#### Material to process
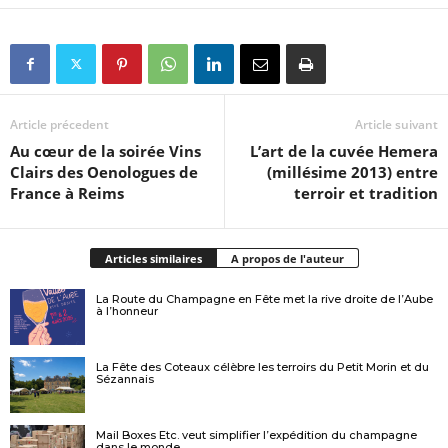
Article précedent
Article suivant
Au cœur de la soirée Vins
L’art de la cuvée Hemera
Clairs des Oenologues de
(millésime 2013) entre
France à Reims
terroir et tradition
Articles similaires
A propos de l'auteur
La Route du Champagne en Fête met la rive droite de l’Aube
à l’honneur
La Fête des Coteaux célèbre les terroirs du Petit Morin et du
Sézannais
Mail Boxes Etc. veut simplifier l’expédition du champagne
dans le monde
########
(Work required)
Copy every line of text from the data above without changing anything, and leave the pictures out of your answer.

(Result for this task)
Article précedent
Article suivant
Au cœur de la soirée Vins
L’art de la cuvée Hemera
Clairs des Oenologues de
(millésime 2013) entre
France à Reims
terroir et tradition
Articles similaires
A propos de l'auteur
La Route du Champagne en Fête met la rive droite de l’Aube
à l’honneur
La Fête des Coteaux célèbre les terroirs du Petit Morin et du
Sézannais
Mail Boxes Etc. veut simplifier l’expédition du champagne
dans le monde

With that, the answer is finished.